What the task asks
The records below are to be retyped in full. Keep every word.

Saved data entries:
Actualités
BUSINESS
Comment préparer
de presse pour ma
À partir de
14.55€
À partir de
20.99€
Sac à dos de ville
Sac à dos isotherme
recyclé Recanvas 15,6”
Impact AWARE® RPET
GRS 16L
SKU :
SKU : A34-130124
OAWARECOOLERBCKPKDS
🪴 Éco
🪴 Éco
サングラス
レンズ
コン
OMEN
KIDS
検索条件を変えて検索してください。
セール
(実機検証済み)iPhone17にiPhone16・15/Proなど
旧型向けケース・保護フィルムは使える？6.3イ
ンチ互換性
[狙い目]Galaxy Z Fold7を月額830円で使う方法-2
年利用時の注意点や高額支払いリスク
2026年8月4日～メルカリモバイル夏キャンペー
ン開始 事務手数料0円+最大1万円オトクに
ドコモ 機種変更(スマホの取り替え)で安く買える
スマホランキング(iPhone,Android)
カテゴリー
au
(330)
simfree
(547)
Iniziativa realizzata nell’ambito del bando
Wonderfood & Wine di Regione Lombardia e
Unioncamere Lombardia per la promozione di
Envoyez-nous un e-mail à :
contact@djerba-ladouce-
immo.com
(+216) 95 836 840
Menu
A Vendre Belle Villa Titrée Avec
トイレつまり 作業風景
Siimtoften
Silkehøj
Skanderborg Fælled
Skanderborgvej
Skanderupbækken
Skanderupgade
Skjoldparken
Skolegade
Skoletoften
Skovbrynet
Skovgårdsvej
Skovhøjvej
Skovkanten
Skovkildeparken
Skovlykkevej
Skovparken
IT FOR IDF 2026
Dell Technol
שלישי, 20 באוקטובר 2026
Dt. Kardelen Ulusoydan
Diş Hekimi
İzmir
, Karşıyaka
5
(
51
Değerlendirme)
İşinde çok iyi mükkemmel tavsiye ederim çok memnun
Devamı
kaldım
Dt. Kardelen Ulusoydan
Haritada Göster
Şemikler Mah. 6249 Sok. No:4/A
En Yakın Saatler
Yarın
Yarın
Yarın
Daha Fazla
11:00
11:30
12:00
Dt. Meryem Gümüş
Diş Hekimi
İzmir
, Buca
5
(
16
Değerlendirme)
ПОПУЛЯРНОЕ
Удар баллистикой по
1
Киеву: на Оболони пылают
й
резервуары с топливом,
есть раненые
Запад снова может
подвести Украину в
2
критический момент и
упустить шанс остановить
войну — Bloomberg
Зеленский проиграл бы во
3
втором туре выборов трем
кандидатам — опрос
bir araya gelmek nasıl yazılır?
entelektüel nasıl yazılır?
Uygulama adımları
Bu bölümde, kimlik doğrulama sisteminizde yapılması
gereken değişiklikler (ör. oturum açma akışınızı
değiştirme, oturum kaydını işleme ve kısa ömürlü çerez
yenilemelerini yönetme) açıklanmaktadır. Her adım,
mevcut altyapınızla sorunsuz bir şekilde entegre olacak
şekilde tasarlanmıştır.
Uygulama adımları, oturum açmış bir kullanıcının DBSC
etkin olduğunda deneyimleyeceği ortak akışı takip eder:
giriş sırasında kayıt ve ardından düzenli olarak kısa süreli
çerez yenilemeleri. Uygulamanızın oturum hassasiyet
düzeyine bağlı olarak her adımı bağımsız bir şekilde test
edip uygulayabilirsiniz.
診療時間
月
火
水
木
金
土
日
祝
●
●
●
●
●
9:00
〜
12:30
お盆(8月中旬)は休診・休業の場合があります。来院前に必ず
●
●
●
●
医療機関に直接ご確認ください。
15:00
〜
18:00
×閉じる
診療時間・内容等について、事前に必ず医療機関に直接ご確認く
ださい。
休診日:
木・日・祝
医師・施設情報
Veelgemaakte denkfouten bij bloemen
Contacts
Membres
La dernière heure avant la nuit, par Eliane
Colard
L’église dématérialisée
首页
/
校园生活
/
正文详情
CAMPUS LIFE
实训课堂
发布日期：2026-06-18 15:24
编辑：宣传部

Solution to this exercise
Actualités
BUSINESS
Comment préparer
de presse pour ma
À partir de
14.55€
À partir de
20.99€
Sac à dos de ville
Sac à dos isotherme
recyclé Recanvas 15,6”
Impact AWARE® RPET
GRS 16L
SKU :
SKU : A34-130124
OAWARECOOLERBCKPKDS
🪴 Éco
🪴 Éco
サングラス
レンズ
コン
OMEN
KIDS
検索条件を変えて検索してください。
セール
(実機検証済み)iPhone17にiPhone16・15/Proなど
旧型向けケース・保護フィルムは使える？6.3イ
ンチ互換性
[狙い目]Galaxy Z Fold7を月額830円で使う方法-2
年利用時の注意点や高額支払いリスク
2026年8月4日～メルカリモバイル夏キャンペー
ン開始 事務手数料0円+最大1万円オトクに
ドコモ 機種変更(スマホの取り替え)で安く買える
スマホランキング(iPhone,Android)
カテゴリー
au
(330)
simfree
(547)
Iniziativa realizzata nell’ambito del bando
Wonderfood & Wine di Regione Lombardia e
Unioncamere Lombardia per la promozione di
Envoyez-nous un e-mail à :
contact@djerba-ladouce-
immo.com
(+216) 95 836 840
Menu
A Vendre Belle Villa Titrée Avec
トイレつまり 作業風景
Siimtoften
Silkehøj
Skanderborg Fælled
Skanderborgvej
Skanderupbækken
Skanderupgade
Skjoldparken
Skolegade
Skoletoften
Skovbrynet
Skovgårdsvej
Skovhøjvej
Skovkanten
Skovkildeparken
Skovlykkevej
Skovparken
IT FOR IDF 2026
Dell Technol
שלישי, 20 באוקטובר 2026
Dt. Kardelen Ulusoydan
Diş Hekimi
İzmir
, Karşıyaka
5
(
51
Değerlendirme)
İşinde çok iyi mükkemmel tavsiye ederim çok memnun
Devamı
kaldım
Dt. Kardelen Ulusoydan
Haritada Göster
Şemikler Mah. 6249 Sok. No:4/A
En Yakın Saatler
Yarın
Yarın
Yarın
Daha Fazla
11:00
11:30
12:00
Dt. Meryem Gümüş
Diş Hekimi
İzmir
, Buca
5
(
16
Değerlendirme)
ПОПУЛЯРНОЕ
Удар баллистикой по
1
Киеву: на Оболони пылают
й
резервуары с топливом,
есть раненые
Запад снова может
подвести Украину в
2
критический момент и
упустить шанс остановить
войну — Bloomberg
Зеленский проиграл бы во
3
втором туре выборов трем
кандидатам — опрос
bir araya gelmek nasıl yazılır?
entelektüel nasıl yazılır?
Uygulama adımları
Bu bölümde, kimlik doğrulama sisteminizde yapılması
gereken değişiklikler (ör. oturum açma akışınızı
değiştirme, oturum kaydını işleme ve kısa ömürlü çerez
yenilemelerini yönetme) açıklanmaktadır. Her adım,
mevcut altyapınızla sorunsuz bir şekilde entegre olacak
şekilde tasarlanmıştır.
Uygulama adımları, oturum açmış bir kullanıcının DBSC
etkin olduğunda deneyimleyeceği ortak akışı takip eder:
giriş sırasında kayıt ve ardından düzenli olarak kısa süreli
çerez yenilemeleri. Uygulamanızın oturum hassasiyet
düzeyine bağlı olarak her adımı bağımsız bir şekilde test
edip uygulayabilirsiniz.
診療時間
月
火
水
木
金
土
日
祝
●
●
●
●
●
9:00
〜
12:30
お盆(8月中旬)は休診・休業の場合があります。来院前に必ず
●
●
●
●
医療機関に直接ご確認ください。
15:00
〜
18:00
×閉じる
診療時間・内容等について、事前に必ず医療機関に直接ご確認く
ださい。
休診日:
木・日・祝
医師・施設情報
Veelgemaakte denkfouten bij bloemen
Contacts
Membres
La dernière heure avant la nuit, par Eliane
Colard
L’église dématérialisée
首页
/
校园生活
/
正文详情
CAMPUS LIFE
实训课堂
发布日期：2026-06-18 15:24
编辑：宣传部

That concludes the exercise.